The Shins, Chutes Too Narrow (2003) – Like my selection of Room on Fire, critics may argue that the Shins first album, Oh Inverted World, or even their third, "Wincing the Night Away," are better records. Nope. They're not. I bought this CD in Washington in 2005. I listened on the way from my house to the Seattle Airport to pick up my parents that night. It is everything I ever wanted from a pop record. It is melodic, it is whimsical, there are incredibly serious moments such as the mildly-depressing "Pink Bullets," in which James Mercer sings "two loose kites falling from the sky, drawn to the ground and an end to flight." [weep] In early 2006, after I got my tax return back and scored relatively high on the GRE, I took the CD to the local Cleveland Guitar Center, played the song "Young Pilgrims," and asked the clerk to help me find a guitar that sounds like that. My Ovation Celebrity Deluxe that I bought joined my clothes, my computer, and my golf clubs as the only things that traveled across the country to LA with me. The production on the CD is bright and cheery; the pacing is perfect going seamlessly from fast-tempo pop songs to sobering ballads without one noticing because of the brilliant guitar sounds and Mercer's ability to make melodies that, quite frankly, I don't think I've ever heard before. Since this CD came into my life, it has been the standard bearer for every CD I've bought., and because I got into this before everyone I know other than Zack Braff, I've always felt a special personal connection to it. It is my baby.

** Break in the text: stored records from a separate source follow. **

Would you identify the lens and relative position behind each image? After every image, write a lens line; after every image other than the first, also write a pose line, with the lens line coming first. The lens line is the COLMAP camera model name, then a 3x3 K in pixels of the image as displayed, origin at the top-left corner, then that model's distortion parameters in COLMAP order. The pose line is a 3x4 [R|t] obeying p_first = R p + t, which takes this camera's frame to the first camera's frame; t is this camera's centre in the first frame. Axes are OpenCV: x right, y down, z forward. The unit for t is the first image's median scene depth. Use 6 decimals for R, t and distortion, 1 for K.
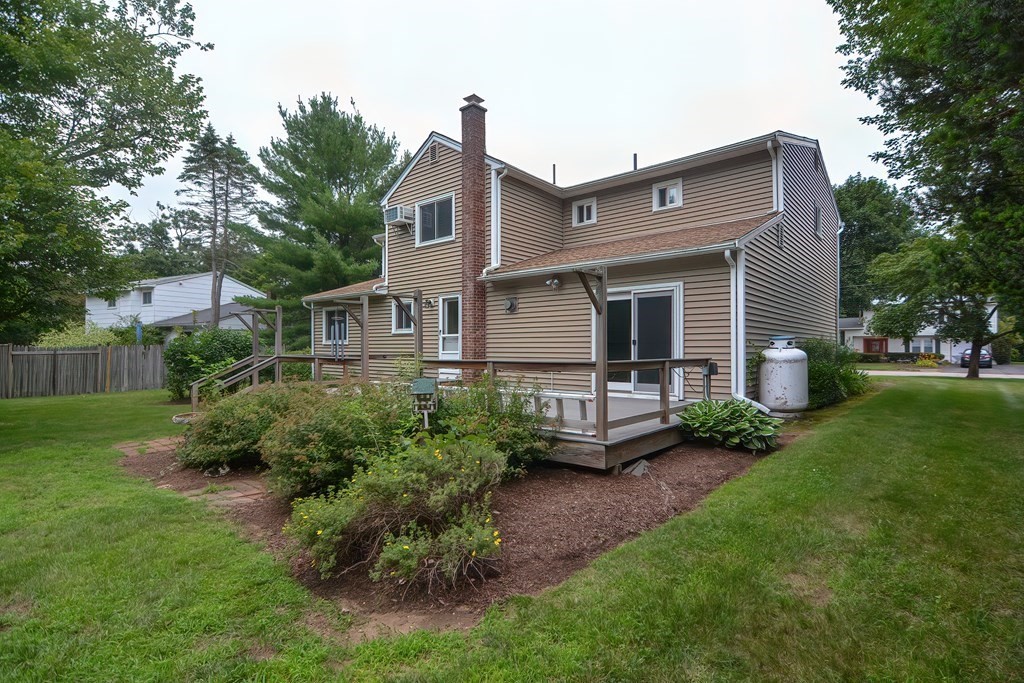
lens RADIAL K [[505.5, 0, 512.0], [0, 505.5, 341.5], [0, 0, 1]] dist [-0.027092, -0.000252]
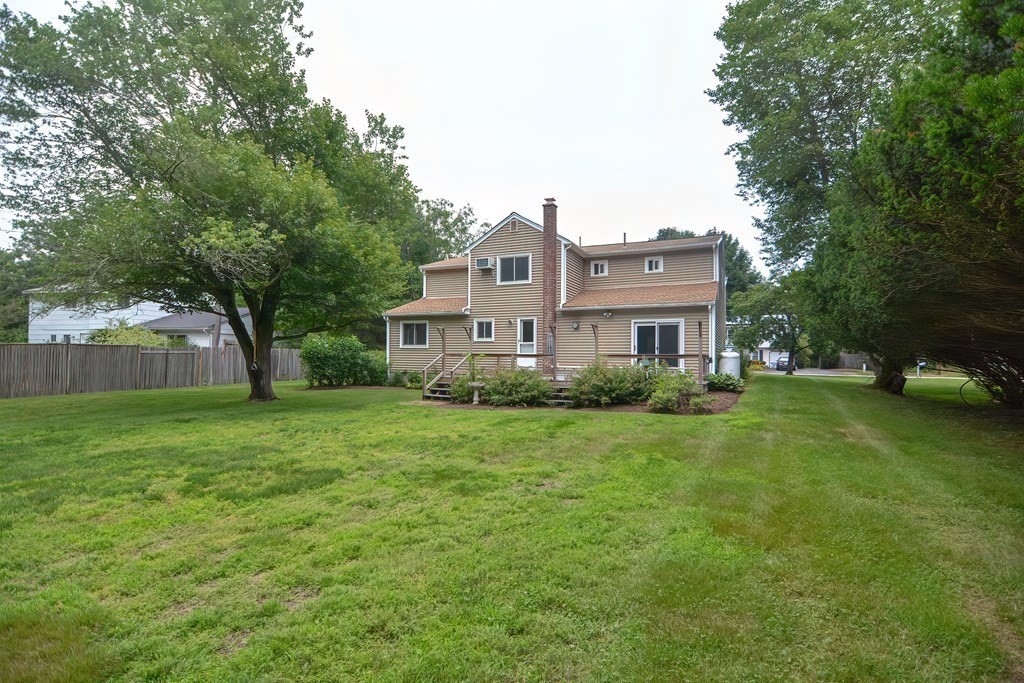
lens RADIAL K [[505.5, 0, 512.0], [0, 505.5, 341.5], [0, 0, 1]] dist [-0.027092, -0.000252]
pose [[0.963660, 0.016091, 0.266645, -0.569997], [-0.011544, 0.999760, -0.018611, 0.012930], [-0.266881, 0.014856, 0.963615, -0.499770]]
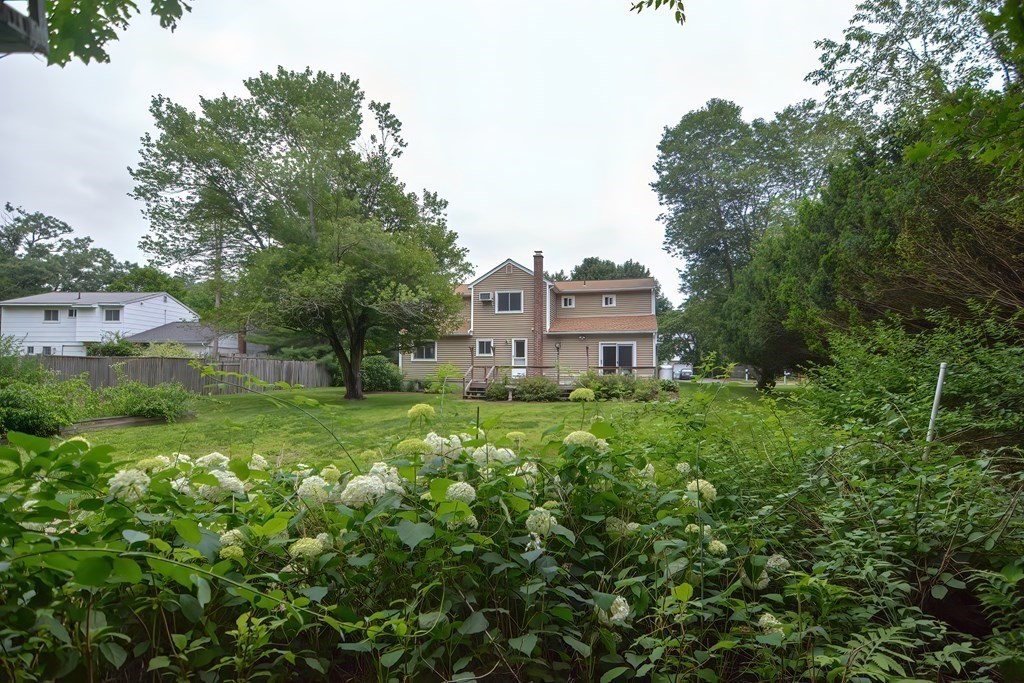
lens RADIAL K [[505.5, 0, 512.0], [0, 505.5, 341.5], [0, 0, 1]] dist [-0.027092, -0.000252]
pose [[0.899284, 0.031359, 0.436240, -1.034557], [-0.013305, 0.998926, -0.044378, 0.013136], [-0.437164, 0.034104, 0.898735, -0.852710]]
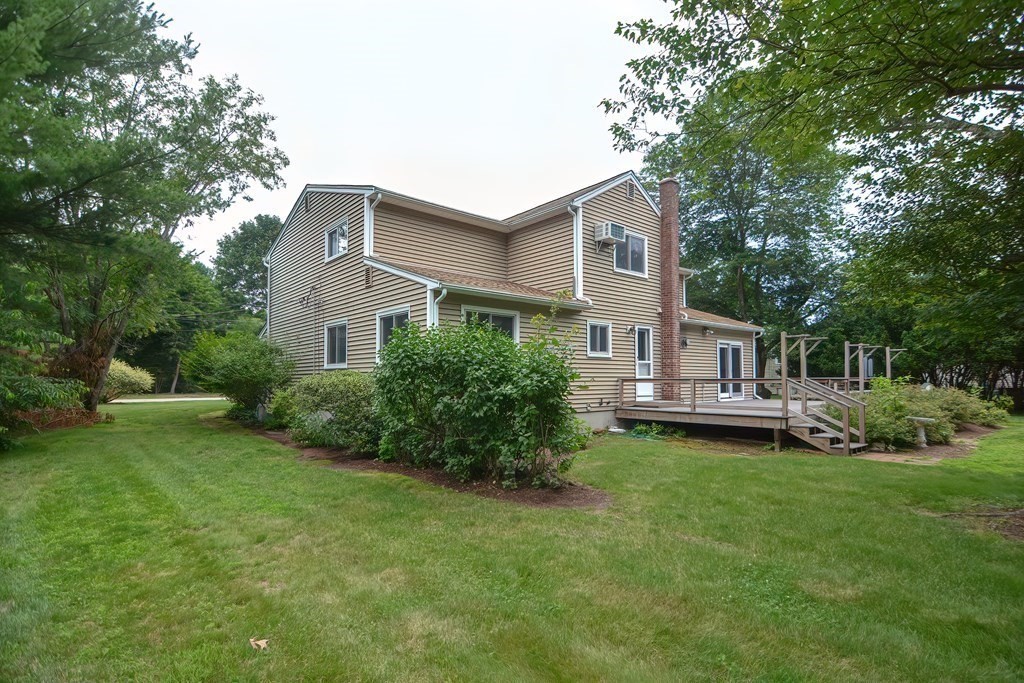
lens RADIAL K [[505.5, 0, 512.0], [0, 505.5, 341.5], [0, 0, 1]] dist [-0.027092, -0.000252]
pose [[0.140425, 0.070128, 0.987605, -1.220706], [-0.016260, 0.997517, -0.068520, 0.023226], [-0.989958, -0.006436, 0.141216, 1.090975]]
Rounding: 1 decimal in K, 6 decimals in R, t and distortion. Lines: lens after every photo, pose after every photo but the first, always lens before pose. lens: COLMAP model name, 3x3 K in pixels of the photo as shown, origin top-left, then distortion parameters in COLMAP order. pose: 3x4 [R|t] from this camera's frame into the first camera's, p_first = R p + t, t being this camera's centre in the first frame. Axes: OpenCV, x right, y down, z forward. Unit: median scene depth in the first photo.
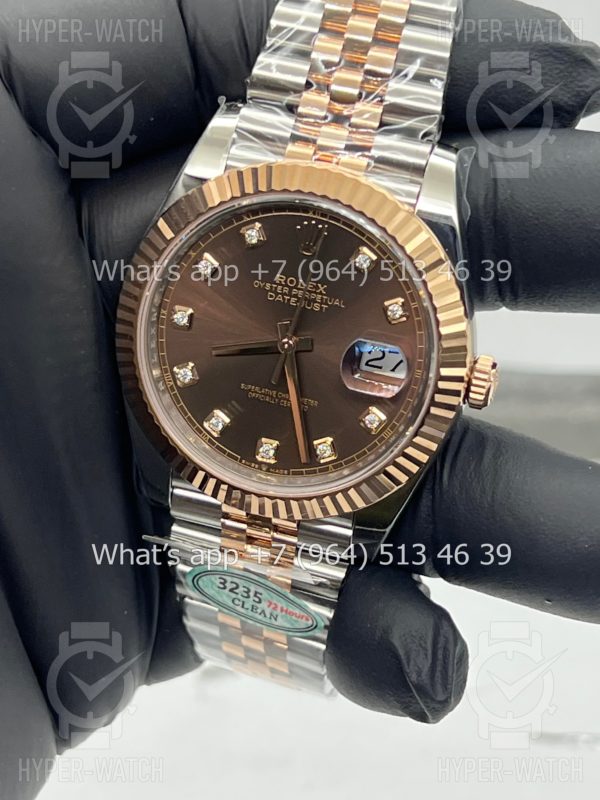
lens RADIAL K [[1718.4, 0, 295.3], [0, 1718.4, 401.2], [0, 0, 1]] dist [-0.084943, 0.000000]
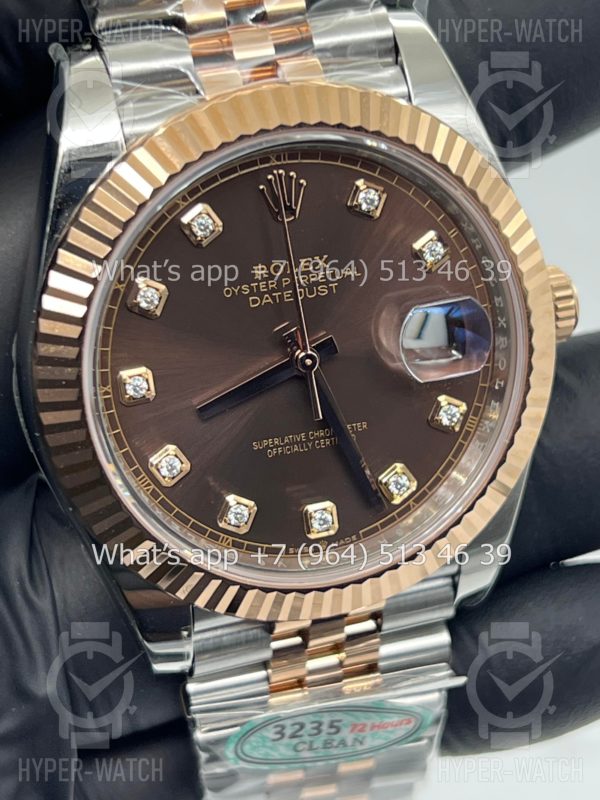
lens RADIAL K [[1718.4, 0, 235.1], [0, 1718.4, 405.8], [0, 0, 1]] dist [-0.084943, 0.000000]
pose [[0.848632, -0.390278, 0.357080, -0.265962], [0.389859, 0.917693, 0.076479, -0.076359], [-0.357538, 0.074308, 0.930938, 0.387160]]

Favorite Songs: Kissing the Lipless, Young Pilgrims, Saint Simon, Pink Bullets, Gone For Good

1. Red Hot Chili Peppers, By The Way (2002) – I remember the day I bought this CD; I was going to see Weezer that night. It was a month before I moved into my first house. I didn't know Megan, or Cortney, or Sara, or Katy. It was summer 2002, my life was starting to round into the shape that it is now. I was in love with California, and had every intention of dropping out of school, moving to LA, and being a rockstar. And then this record came into my life. I felt like every song was written for me. I felt like this must be what it was like for my parents hearing Stairway to Heaven for the first time. From the first chord to the last, I was captivated. I have said this before, and I will say it again, this is the closest thing we've had to a Beatles album in 40 years. The melodies are perfect. The instrumentation is unparalleled. The production is the best thing Rick Rubin's ever done. John Fruiscante's guitar sound changed my life on this record. It sounded like he was playing piano on guitar. His voice, which I have described as "tortured falsetto" on tracks like "Dosed," "I Could Die for You," and "Tear" has broken my heart a thousand times by now. And well it may seem easy now, especially since my girlfriend lives a mile from the Venice Pier, to be 20 years old in Cleveland, Ohio and put in a CD and instantly be taken to California was somewhat of a miracle. It was magic. Winters melted when I put this in. Grey skies turned to sepia tones of ocean, busy streets, music, and love. On the album's centerpiece, "Tear," Anthony's lyric "California sky's got room to spare, this is my time…" became my mantra. That was what I wanted then, 4 years before I ever knew where Melrose, or The Wiltern, or Runyon Canyon was, this was going to be my time. This was going to be my home. Now, at age 27, at the end of what will surely be the most formative decade of my life, I'm here. This is home. I have an apartment in the Hollywood Hills, I have a job ten blocks from the Pacific Ocean, I have a girlfriend in Venice, a car parked on Hollywood Blvd, and next week, the last week of the decade, I'm climbing a mountain into that same California sky with room to spare. This is my time.

Favorite Songs: Universally Speaking, Dosed, Can't Stop, I Could Die For You, Cabron, Tear, Venice Queen.